NOTA DE PESAR E INDIGNAÇÃO

Foi com grande consternação e pesar que o corpo docente, discente e administrativo do Instituto de Pesquisas Afro-Latino-Americanas, do Hutchins Center, na Universidade de Harvard (ALARI), tomou conhecimento no dia de hoje do brutal assassinato da Mãe Maria Bernadete Pacífico, liderança quilombola da comunidade Pitanga dos Palmares e da Coordenação Nacional de Articulação das Comunidades Negras Rurais Quilombola (Conaq). Mãe Bernadete foi alvejada a tiros dentro de sua casa, em crime brutal que alude ao que se passou há seis anos com seu filho, Flávio Gabriel Pacífico dos Santos (Binho do Quilombo), também liderança quilombola da comunidade Pitanga dos Palmares.

A perda de Mãe Bernadete traz profunda dor à sua extensa família – de sangue e de santo – e deixa uma lacuna impossível de ser reparada, tanto de afeto, quanto dos saberes que possuía. Tratava-se, por sua luta, relevância pessoal e idade – que é posto – de uma guardiã de saberes ancestrais, ora silenciada. Não apenas, trata-se de mais um corpo negro brutalmente assassinado, à luz do que é praxe na longa e trágica história afro-diaspórica brasileira. Sua perda é sentida por toda a sua família, e pelo ALARI, que tem a Conaq como parceira no Certificado em Estudos Afro-Latino-Americanos.

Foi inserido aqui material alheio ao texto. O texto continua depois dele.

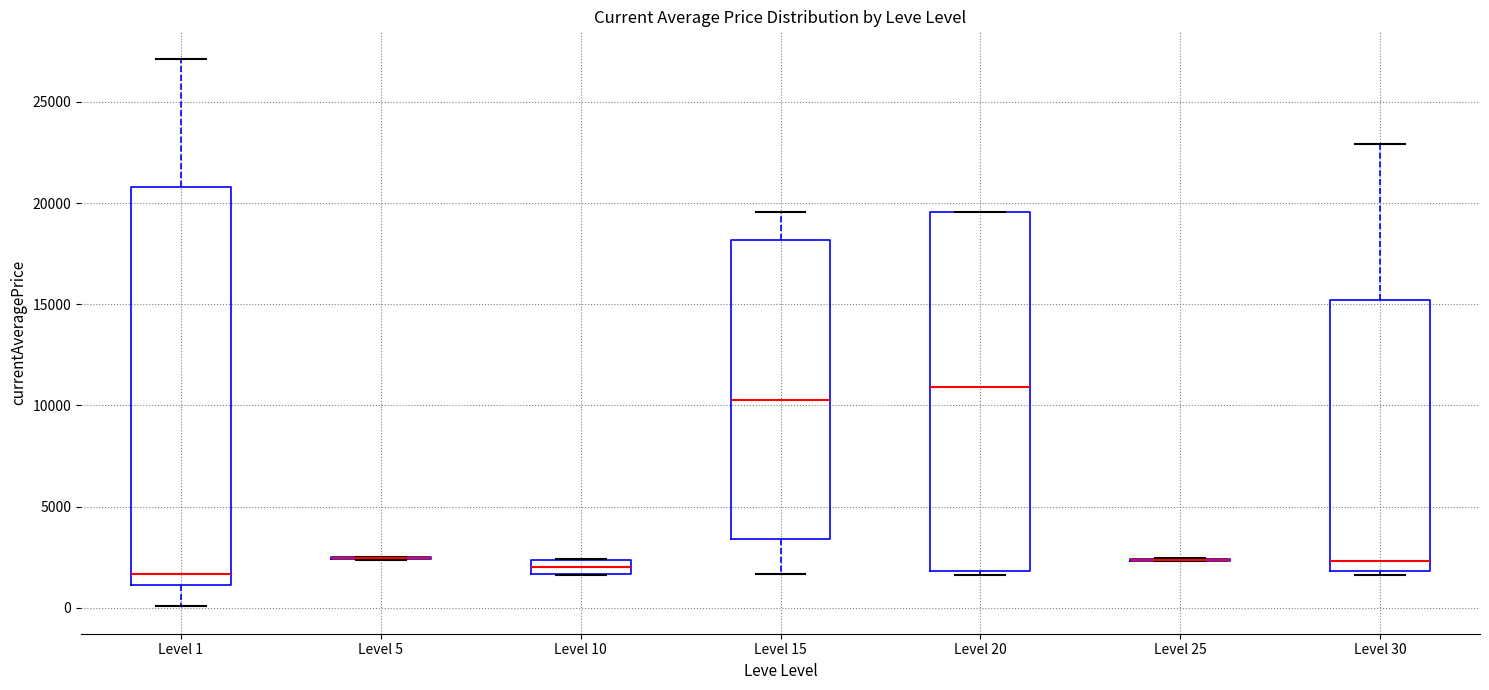

Which box is the tallest, from its lower edge to its upper edge?

Level 1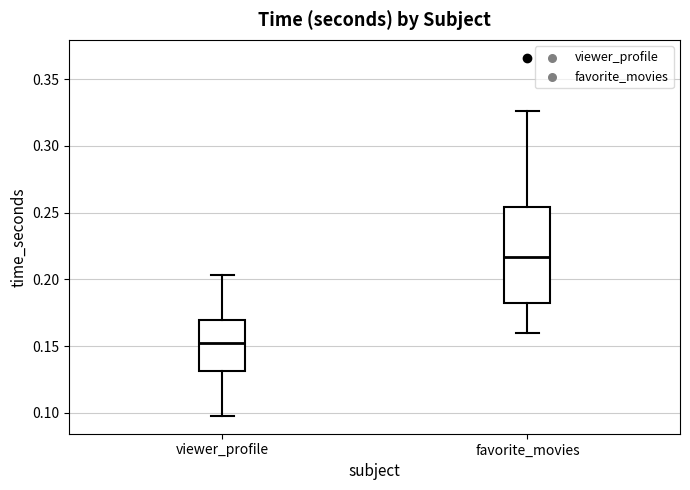

Reading left to right, transcribe this box plot: for each box, give where its median line is, the range the box spans, and where its two whiskers end, as read against the y-axis. The values are not printed on the chart, so give them approximately, as read against the axis.

viewer_profile: median 0.155, box 0.130 to 0.170, whiskers 0.100 to 0.205
favorite_movies: median 0.215, box 0.185 to 0.255, whiskers 0.160 to 0.325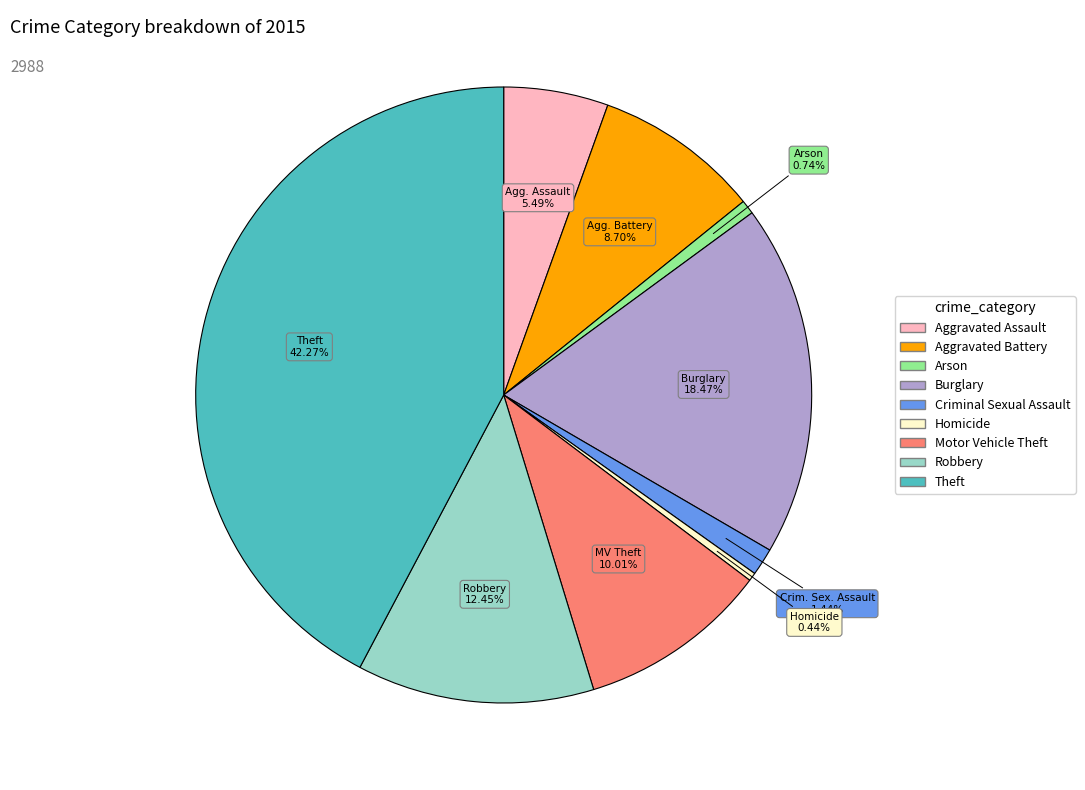

To the nearest percent, what is the combined percentage of Arson and Aggravated Battery?

9%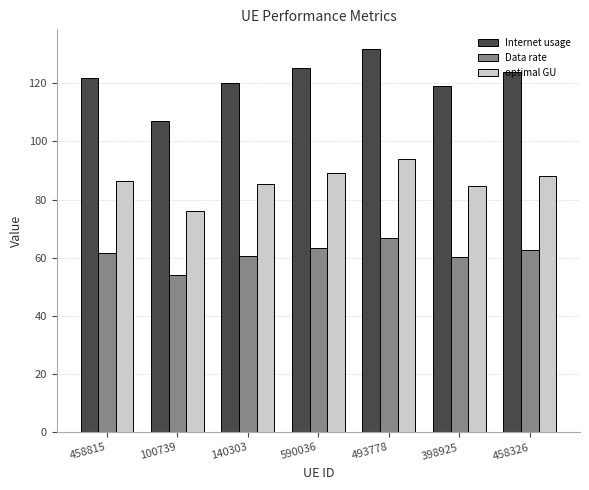

What is the value of the optimal GU bar at the 3rd from the left?

85.4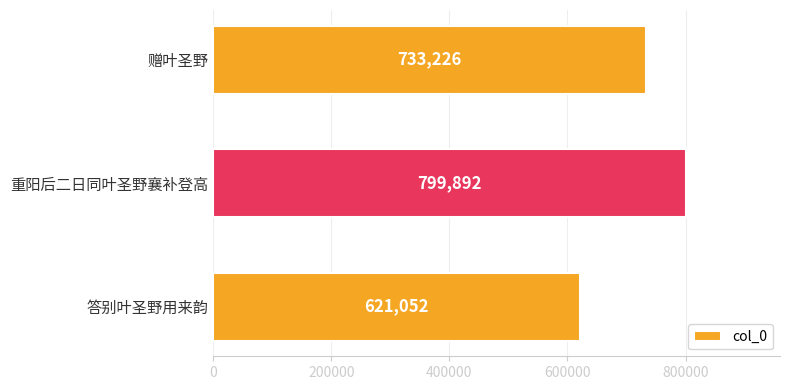

How many values are below 733226?

1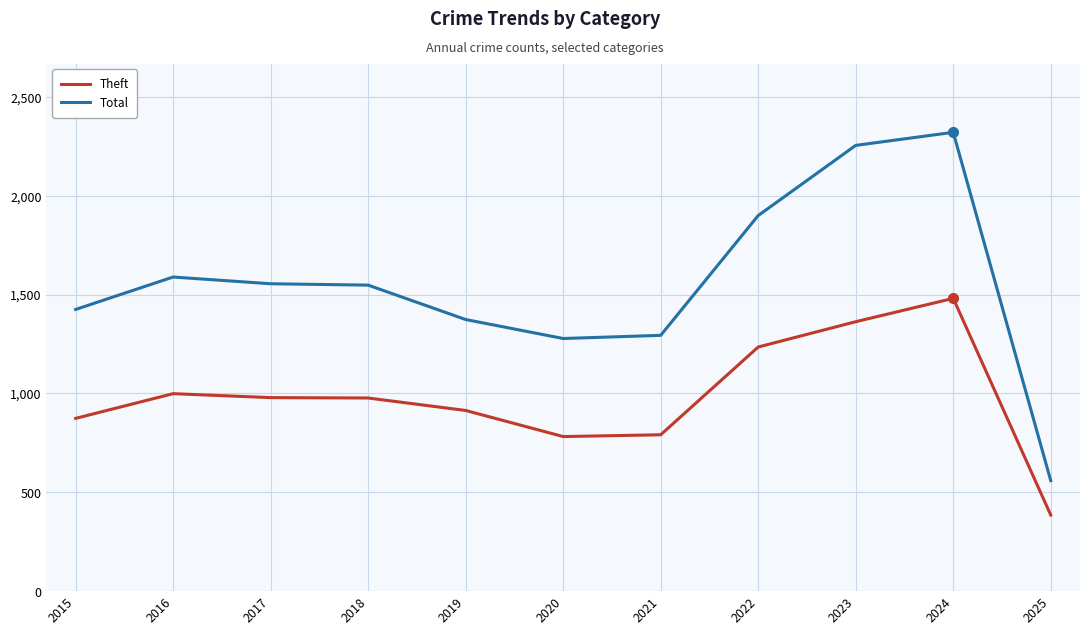

At which category does the chart reach its peak across all series?

2024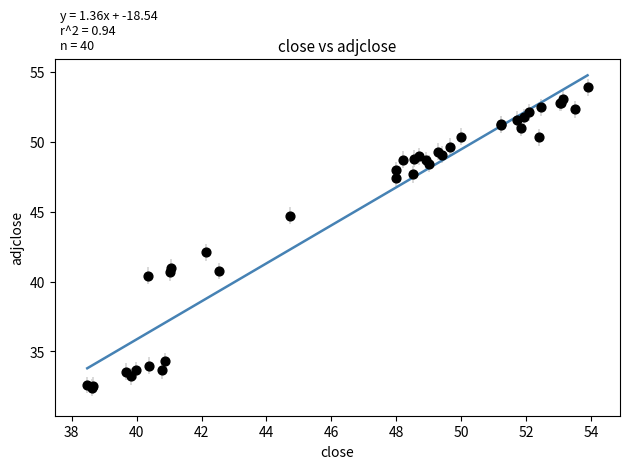

What Y value in the scatter plot is closest to 43?

42.1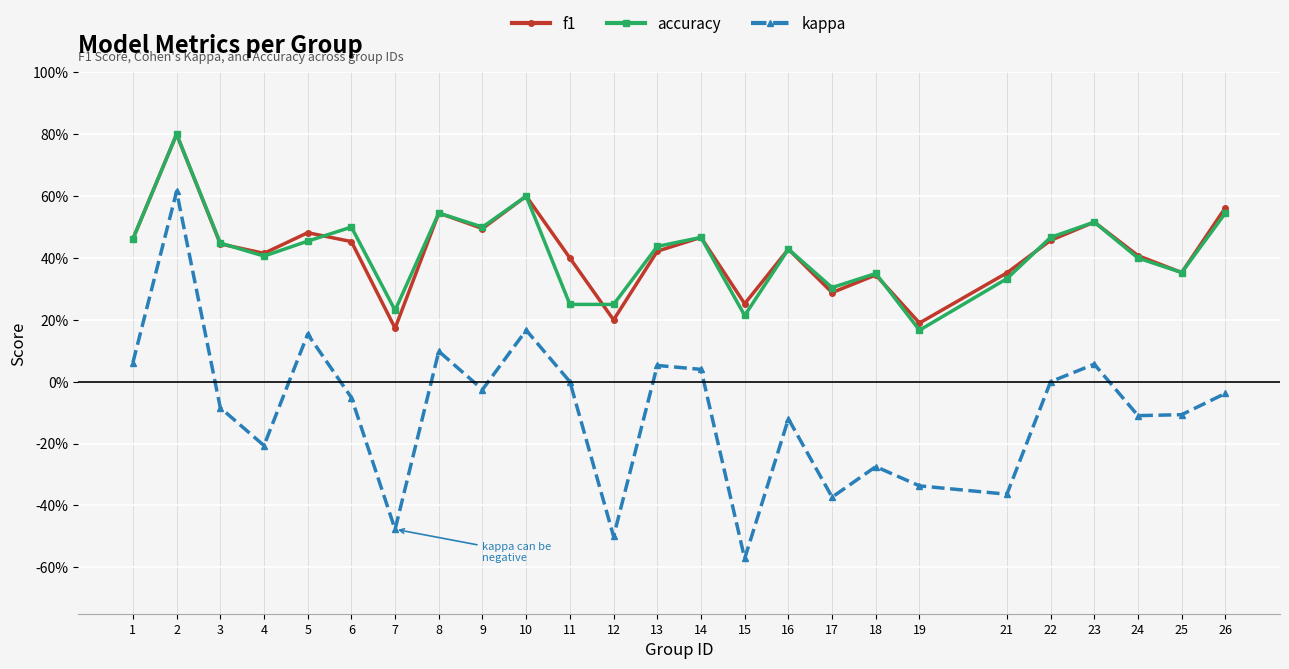

Does the chart have visible grid lines?

Yes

A trágica morte de Mãe Bernadete, ademais de nos trazer desconsolo, nos chama atenção para a continuada fragilidade em que o corpo negro – e feminino – está submetido em toda a América Afro-Latina. Este continente que foi construído sob sangue escravizado negro e indígena, sob a continuada violação de corpos não brancos, segue sem oferecer condições mínimas de sobrevivência a essas populações. E “se a carne mais barata do mercado é a carne negra”, as vivências mais silenciadas, as memórias mais apagadas, as lutas mais abafadas, são também as afrodescendentes e indígenas. Notamos, em específico, que o Brasil é o país que mais mata ativistas pela terra.[1]

Não há teorias ou conceitos acadêmicos que possam reparar a tragédia dessa e de outras perdas, comuns, históricas e longevas a todo o povo afro-latino-americano. De nossa parte, portanto, manifestamos nossa solidariedade e nos unimos à Conaq e à família de Mãe Bernadete na demanda por justiça e reparação. Enquanto tentam nos silenciar, que nos façamos unidade.